Instruction: Please copy exactly every line from the one that contains "the job done." to the end of the data below, with both ends included and no other lines.

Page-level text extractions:
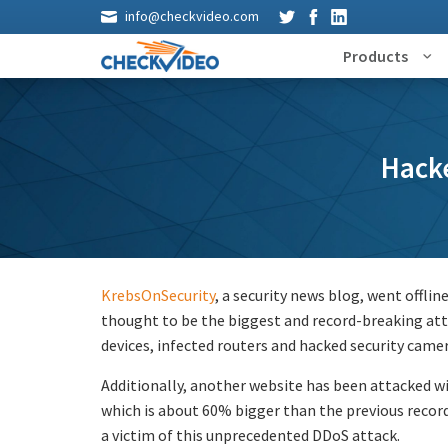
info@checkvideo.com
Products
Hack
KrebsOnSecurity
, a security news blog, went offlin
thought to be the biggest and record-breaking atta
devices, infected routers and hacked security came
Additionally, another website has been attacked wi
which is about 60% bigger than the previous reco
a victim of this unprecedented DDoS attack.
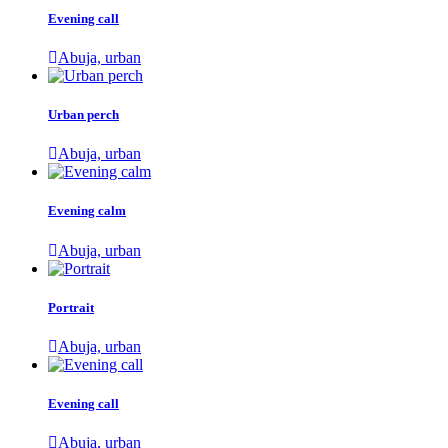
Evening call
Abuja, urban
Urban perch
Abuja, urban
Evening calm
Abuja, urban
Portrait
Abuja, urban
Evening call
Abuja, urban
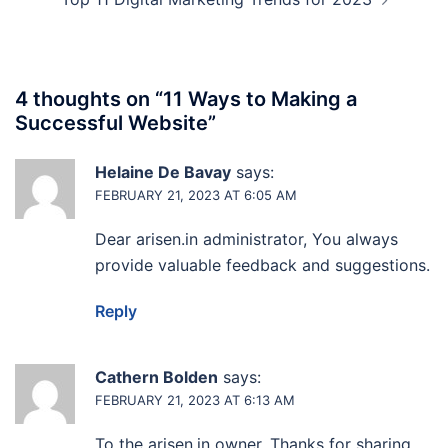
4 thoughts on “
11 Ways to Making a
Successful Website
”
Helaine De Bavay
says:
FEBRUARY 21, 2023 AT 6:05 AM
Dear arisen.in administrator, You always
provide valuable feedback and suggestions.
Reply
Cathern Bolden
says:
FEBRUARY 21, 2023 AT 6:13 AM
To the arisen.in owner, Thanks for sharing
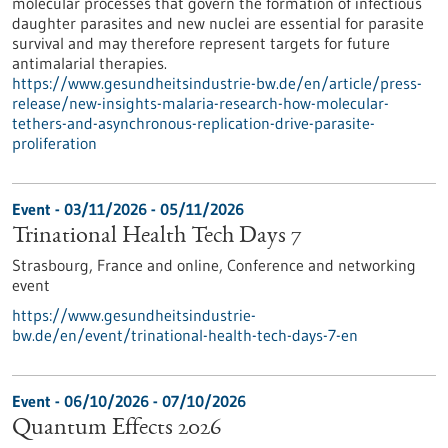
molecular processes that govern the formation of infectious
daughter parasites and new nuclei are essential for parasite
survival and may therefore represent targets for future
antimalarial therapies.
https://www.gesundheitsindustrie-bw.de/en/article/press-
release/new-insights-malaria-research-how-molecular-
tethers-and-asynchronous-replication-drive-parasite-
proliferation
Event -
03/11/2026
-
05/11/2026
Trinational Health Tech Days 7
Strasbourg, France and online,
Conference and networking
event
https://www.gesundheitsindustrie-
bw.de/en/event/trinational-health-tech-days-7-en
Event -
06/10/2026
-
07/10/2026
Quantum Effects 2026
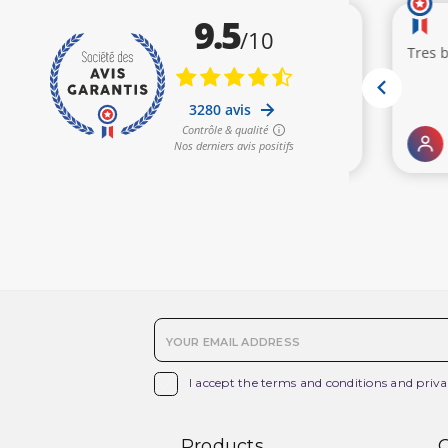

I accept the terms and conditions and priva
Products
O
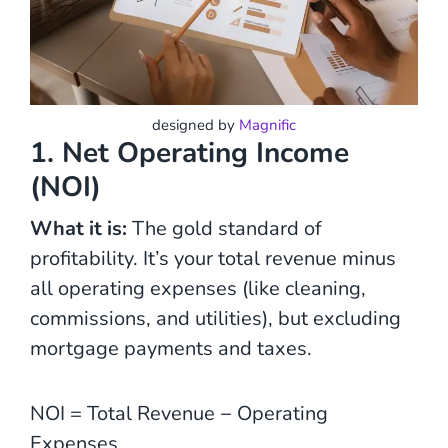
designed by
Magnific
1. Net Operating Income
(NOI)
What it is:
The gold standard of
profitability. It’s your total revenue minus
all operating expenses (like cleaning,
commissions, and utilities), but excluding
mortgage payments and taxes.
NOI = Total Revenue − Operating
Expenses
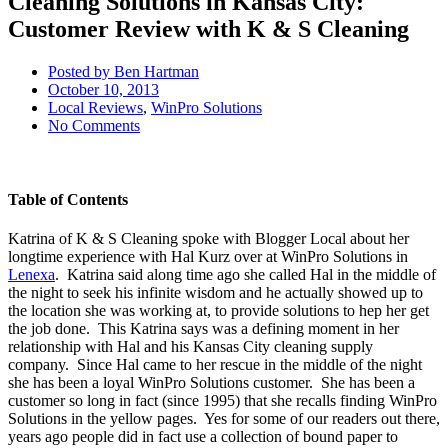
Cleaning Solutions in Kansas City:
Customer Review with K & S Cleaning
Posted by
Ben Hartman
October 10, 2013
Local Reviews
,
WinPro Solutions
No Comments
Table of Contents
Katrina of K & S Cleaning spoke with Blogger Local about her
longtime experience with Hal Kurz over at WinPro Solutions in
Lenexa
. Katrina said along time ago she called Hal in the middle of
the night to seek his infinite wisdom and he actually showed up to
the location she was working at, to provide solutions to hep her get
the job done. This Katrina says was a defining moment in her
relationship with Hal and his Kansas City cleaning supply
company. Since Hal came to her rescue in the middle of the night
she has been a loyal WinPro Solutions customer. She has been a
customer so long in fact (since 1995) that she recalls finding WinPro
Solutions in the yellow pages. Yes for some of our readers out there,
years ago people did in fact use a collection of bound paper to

Response area:
the job done. This Katrina says was a defining moment in her
relationship with Hal and his Kansas City cleaning supply
company. Since Hal came to her rescue in the middle of the night
she has been a loyal WinPro Solutions customer. She has been a
customer so long in fact (since 1995) that she recalls finding WinPro
Solutions in the yellow pages. Yes for some of our readers out there,
years ago people did in fact use a collection of bound paper to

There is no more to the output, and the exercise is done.